- Koło widokowe w Zakopanem powstało bez wymaganych zezwoleń budowlanych.
- Małopolski Inspektorat Nadzoru Budowlanego wstrzymał prace budowlane.
- Inwestor może ponieść koszty rozbiórki koła widokowego.
- Legalizacja inwestycji może być niemożliwa z powodu sprzeczności z planem zagospodarowania.
- Mieszkańcy i turyści oczekują rozwiązania sytuacji koła widokowego.
W Zakopanem, w pobliżu Wielkiej Krokwi, powstało 45-metrowe koło widokowe, które od początku budziło kontrowersje z powodu braku wymaganych zezwoleń budowlanych. Inwestycja, zrealizowana w kwietniu 2024 roku, może zostać usunięta, a koszty rozbiórki poniesie inwestor. Decyzja w tej sprawie została podjęta przez Małopolski Wojewódzki Inspektorat Nadzoru Budowlanego, który wstrzymał prace budowlane w listopadzie 2024 roku.
Brak zezwoleń budowlanych
Koło widokowe, które powstało w Zakopanem, zostało zbudowane bez zgody nadzoru budowlanego, co jest niezgodne z przepisami prawa budowlanego. Jak podkreślił Jan Kęsek, szef zakopiańskiego nadzoru budowlanego, „jest to urządzenie rozrywkowe, które jest wymienione w przepisach prawa budowlanego jako obiekt wymagający zgody na budowę albo zgłoszenia budowy”. Mimo że inwestor podpisał umowę z właścicielem działki, nie złożył stosownego zgłoszenia do wydziału architektury Starostwa Powiatowego w Zakopanem.

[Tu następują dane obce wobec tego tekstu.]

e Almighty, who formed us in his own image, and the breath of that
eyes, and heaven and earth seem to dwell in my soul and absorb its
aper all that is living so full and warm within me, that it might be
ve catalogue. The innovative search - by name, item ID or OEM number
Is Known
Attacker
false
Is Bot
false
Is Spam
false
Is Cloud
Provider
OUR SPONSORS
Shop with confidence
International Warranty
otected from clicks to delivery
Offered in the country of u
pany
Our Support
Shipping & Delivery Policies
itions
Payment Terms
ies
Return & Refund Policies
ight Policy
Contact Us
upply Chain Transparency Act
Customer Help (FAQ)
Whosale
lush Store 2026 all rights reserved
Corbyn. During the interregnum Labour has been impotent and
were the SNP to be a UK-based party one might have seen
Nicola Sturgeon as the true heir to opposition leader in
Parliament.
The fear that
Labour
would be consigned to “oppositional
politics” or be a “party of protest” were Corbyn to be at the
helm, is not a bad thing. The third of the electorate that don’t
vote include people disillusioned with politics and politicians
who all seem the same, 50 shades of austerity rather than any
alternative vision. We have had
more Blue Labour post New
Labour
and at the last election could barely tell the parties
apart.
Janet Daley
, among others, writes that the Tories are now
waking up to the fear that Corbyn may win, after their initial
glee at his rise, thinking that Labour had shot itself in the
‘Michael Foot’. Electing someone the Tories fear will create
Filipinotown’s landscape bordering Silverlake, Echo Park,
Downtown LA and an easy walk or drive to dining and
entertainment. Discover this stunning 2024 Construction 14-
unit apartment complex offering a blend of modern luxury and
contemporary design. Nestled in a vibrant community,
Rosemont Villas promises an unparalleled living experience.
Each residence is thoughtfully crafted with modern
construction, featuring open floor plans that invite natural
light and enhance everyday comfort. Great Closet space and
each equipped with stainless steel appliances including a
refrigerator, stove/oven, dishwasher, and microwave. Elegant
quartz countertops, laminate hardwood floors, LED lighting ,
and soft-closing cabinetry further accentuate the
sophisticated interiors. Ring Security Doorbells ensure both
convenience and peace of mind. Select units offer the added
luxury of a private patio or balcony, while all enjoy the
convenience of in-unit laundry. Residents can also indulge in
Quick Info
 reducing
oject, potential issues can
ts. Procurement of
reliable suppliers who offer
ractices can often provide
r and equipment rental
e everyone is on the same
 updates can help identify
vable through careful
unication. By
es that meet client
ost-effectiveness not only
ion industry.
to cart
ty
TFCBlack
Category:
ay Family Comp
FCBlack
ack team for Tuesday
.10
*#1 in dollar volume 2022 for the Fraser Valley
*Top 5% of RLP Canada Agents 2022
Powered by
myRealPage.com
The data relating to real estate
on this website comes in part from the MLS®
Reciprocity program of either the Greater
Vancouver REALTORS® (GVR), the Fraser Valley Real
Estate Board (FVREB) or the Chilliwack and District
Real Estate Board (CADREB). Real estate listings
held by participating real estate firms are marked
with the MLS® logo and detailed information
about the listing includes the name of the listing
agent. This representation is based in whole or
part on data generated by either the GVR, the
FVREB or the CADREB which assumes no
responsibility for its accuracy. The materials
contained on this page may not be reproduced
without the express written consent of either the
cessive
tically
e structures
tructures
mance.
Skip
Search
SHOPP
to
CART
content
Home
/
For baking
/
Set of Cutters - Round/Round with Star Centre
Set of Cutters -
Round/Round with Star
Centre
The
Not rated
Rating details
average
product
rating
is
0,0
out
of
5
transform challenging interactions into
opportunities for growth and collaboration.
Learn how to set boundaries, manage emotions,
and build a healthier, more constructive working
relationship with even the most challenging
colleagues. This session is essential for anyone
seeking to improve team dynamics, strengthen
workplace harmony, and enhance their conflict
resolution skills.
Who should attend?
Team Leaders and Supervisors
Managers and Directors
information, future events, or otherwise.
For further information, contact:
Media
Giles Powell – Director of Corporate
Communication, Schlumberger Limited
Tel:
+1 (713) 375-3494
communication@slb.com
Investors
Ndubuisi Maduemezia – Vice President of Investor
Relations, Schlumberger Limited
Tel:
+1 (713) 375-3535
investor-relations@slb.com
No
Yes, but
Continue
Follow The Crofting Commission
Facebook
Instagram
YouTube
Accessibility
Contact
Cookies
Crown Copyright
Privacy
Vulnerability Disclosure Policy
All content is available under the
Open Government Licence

Decyzja o wstrzymaniu prac
W listopadzie 2024 roku Małopolski Wojewódzki Inspektorat Nadzoru Budowlanego podjął decyzję o wstrzymaniu prac budowlanych związanych z kołem widokowym. W wyniku tej decyzji zasłonięto widok na Giewont, co wzbudziło dodatkowe kontrowersje wśród mieszkańców i turystów. Inwestor złożył skargę na tę decyzję do Wojewódzkiego Sądu Administracyjnego w Krakowie, jednak skarga została oddalona, a sprawa przeszła w ręce Powiatowego Inspektoratu Nadzoru Budowlanego w Zakopanem.
Możliwość legalizacji inwestycji
Pomimo że inwestycja była sprzeczna z planem zagospodarowania, Jan Kęsek zaznaczył, że „musimy umożliwić inwestorowi przeprowadzenie procedury legalizacyjnej”. Jednakże, jak wskazują obecne okoliczności, legalizacja może okazać się niemożliwa. Zgłoszenie o nielegalnej budowie wpłynęło do Powiatowego Inspektoratu Nadzoru Budowlanego zarówno od straży miejskiej, jak i zaniepokojonych mieszkańców, co dodatkowo komplikuje sytuację inwestora.
Przyszłość koła widokowego
Jak informuje „Gazeta Wyborcza”, wszystko wskazuje na to, że koło widokowe w Zakopanem zostanie usunięte. Koszty demontażu poniesie inwestor, który po wydaniu decyzji o rozbiórce będzie miał możliwość odwołania się do Naczelnego Sądu Administracyjnego. Taki krok może jednak przedłużyć całą procedurę, a sąd mógłby nałożyć dodatkowe kary za samowolę budowlaną. Na chwilę obecną nie wiadomo, czy inwestor zdecyduje się na odwołanie.
Podsumowanie sytuacji
Sprawa koła widokowego w Zakopanem pokazuje, jak ważne jest przestrzeganie przepisów budowlanych, zwłaszcza w miejscach o dużym znaczeniu turystycznym. Brak zezwoleń może prowadzić do poważnych konsekwencji, zarówno finansowych, jak i wizerunkowych. Mieszkańcy i turyści z niecierpliwością czekają na rozwój sytuacji, mając nadzieję na rozwiązanie problemu, które nie wpłynie negatywnie na urok Zakopanego.